La caída en el rating puso al canal AMC en una encrucijada. En público la defensa de “The walking dead” se mantuvo inalterable, mientras por lo bajo las especulaciones eran de toda índole. La cancelación del show, uno de los más populares de la historia de la televisión, no le sonó descabellada a los ejecutivos que manejan los números. Finalmente se decidió darle otra vida a la serie cambiando de showrunner. Scott Gimple fue eyectado y en su lugar ingresó la habitual guionista Angela Kang, con nuevas ideas y una misión cuesta arriba: reconquistar a la audiencia que había tirado la toalla al cabo de tantos años anclados en el apocalipsis zombi. TWD empezaba a oler a naftalina, atrapada en una fórmula repetida como un loop.
Kang introdujo durante la temporada pasada el arco argumental de los Susurradores -uno de los clásicos del cómic de Robert Kirkman en el que se basa la serie- y encontró a la villana apropiada para renovar la tensión. Se sabe que en TWD, mucho más peligrosos que los zombis son los humanos que se pasan de la raya.

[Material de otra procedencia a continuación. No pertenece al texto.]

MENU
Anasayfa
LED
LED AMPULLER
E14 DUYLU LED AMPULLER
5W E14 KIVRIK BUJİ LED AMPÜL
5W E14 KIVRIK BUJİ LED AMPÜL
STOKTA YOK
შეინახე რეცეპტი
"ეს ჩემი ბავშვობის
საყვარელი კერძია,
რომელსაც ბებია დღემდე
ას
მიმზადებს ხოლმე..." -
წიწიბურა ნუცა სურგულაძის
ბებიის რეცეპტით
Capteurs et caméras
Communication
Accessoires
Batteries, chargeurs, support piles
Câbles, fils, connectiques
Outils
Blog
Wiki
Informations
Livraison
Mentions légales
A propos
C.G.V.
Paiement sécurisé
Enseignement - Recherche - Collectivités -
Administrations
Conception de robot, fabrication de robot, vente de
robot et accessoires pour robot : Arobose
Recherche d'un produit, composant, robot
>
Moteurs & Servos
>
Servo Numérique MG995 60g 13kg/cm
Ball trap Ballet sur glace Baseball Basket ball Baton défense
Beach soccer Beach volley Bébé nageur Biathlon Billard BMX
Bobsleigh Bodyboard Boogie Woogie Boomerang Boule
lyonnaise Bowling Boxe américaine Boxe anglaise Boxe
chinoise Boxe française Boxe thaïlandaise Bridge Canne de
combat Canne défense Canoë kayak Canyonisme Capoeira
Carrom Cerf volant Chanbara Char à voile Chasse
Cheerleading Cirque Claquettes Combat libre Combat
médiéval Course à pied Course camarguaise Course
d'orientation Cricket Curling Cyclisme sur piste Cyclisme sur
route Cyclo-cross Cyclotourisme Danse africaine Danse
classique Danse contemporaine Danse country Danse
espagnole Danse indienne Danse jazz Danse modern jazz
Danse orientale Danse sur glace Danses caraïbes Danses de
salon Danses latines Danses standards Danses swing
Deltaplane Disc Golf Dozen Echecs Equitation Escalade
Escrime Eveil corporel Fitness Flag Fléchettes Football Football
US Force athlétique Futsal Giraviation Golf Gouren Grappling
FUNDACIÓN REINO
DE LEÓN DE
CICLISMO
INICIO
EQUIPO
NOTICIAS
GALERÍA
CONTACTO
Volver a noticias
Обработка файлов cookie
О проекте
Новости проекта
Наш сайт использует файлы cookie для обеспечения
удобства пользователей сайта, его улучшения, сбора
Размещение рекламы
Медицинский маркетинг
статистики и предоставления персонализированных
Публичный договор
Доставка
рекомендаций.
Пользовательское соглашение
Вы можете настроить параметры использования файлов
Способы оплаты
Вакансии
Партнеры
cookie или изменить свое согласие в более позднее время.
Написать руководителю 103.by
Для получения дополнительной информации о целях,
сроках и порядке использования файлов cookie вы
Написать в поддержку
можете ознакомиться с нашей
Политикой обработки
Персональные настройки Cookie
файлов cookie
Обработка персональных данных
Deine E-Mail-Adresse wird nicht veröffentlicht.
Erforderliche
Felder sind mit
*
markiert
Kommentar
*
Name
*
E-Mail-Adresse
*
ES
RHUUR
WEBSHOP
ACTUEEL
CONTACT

Alpha, interpretada por Samantha Morton, protagoniza un juego de opuestos con Michonne (Danai Gurira), cuyo liderazgo está marcado por la desaparición de Rick (Andrew Lincoln), a quien todos creen muerto pero -se sabe- volverá con forma de película. La de Alpha y Michonne es una batalla de mujeres empoderadas que tiene fecha de vencimiento, porque Gurira ya anunció que no seguirá en TWD.

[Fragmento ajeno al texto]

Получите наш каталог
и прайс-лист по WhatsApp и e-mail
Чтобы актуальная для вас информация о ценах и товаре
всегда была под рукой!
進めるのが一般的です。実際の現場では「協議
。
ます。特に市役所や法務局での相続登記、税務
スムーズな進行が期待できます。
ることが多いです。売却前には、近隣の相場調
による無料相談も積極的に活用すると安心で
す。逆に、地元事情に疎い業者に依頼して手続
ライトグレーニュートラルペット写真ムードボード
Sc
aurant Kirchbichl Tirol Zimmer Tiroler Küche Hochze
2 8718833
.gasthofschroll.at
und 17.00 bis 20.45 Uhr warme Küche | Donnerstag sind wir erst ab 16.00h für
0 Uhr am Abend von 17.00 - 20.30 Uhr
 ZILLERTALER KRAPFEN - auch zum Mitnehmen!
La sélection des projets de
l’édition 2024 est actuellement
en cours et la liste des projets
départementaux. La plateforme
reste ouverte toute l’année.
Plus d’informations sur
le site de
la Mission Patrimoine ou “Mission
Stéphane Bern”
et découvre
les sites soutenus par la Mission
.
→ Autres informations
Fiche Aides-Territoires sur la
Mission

Daryl (Norman Reedus) y Carol (Melissa McBride) se pasaron los tres primeros capítulos de esta décima y promisoria temporada enfrascados en sus discusiones de siempre. Ya llevan demasiado tiempo sumidos en esa dinámica de atracción y rechazo, un nudo que Kang tendrá que desatar de una vez por todas. Mucho más interesante es el camino de Negan (Jeffrey Dean Morgan), liberado de la prisión a instancias del padre Gabriel (Seth Gilliam) y sujeto a la pregunta: ¿transita hacia la redención o prepara la venganza?

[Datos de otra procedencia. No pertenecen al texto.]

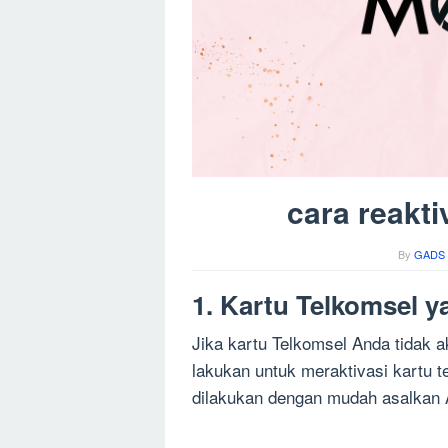
cara reakti
By
GADS 
1. Kartu Telkomsel y
Jika kartu Telkomsel Anda tidak a
lakukan untuk meraktivasi kartu t
dilakukan dengan mudah asalkan 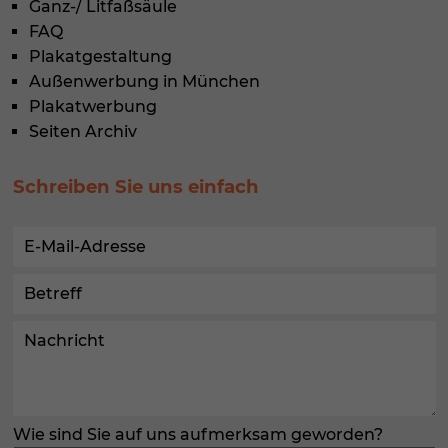
Ganz-/ Litfaßsäule
FAQ
Plakatgestaltung
Außenwerbung in München
Plakatwerbung
Seiten Archiv
Schreiben Sie uns einfach
Wie sind Sie auf uns aufmerksam geworden?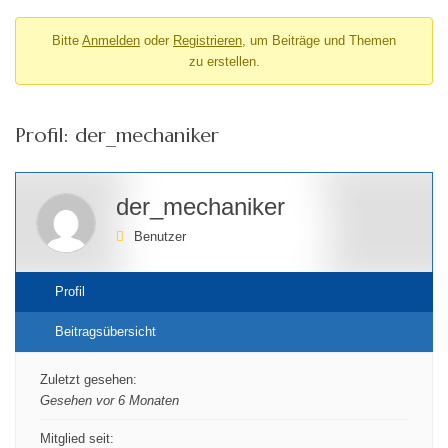
Bitte
Anmelden
oder
Registrieren
, um Beiträge und Themen
zu erstellen.
Profil: der_mechaniker
der_mechaniker
Benutzer
Profil
Beitragsübersicht
Zuletzt gesehen:
Gesehen vor 6 Monaten
Mitglied seit: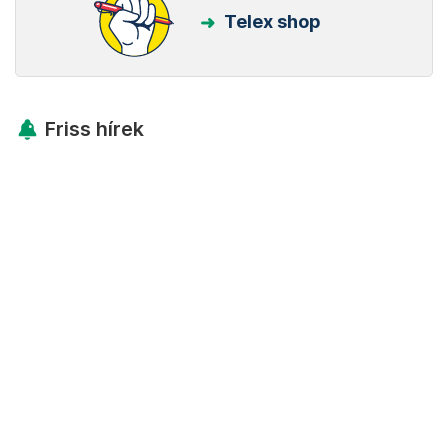
Telex shop
Friss hírek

El pronunciado bajón que tocó fondo en la temporada 8 obligó al replanteo de TWD. A partir de allí el show recuperó parte de la mística, más allá de la permanente renovación del elenco, aunque mantiene una deuda. Volver a atrapar, en base a la magnética mezcla de fascinación y angustia que supo contagiar, es su compromiso.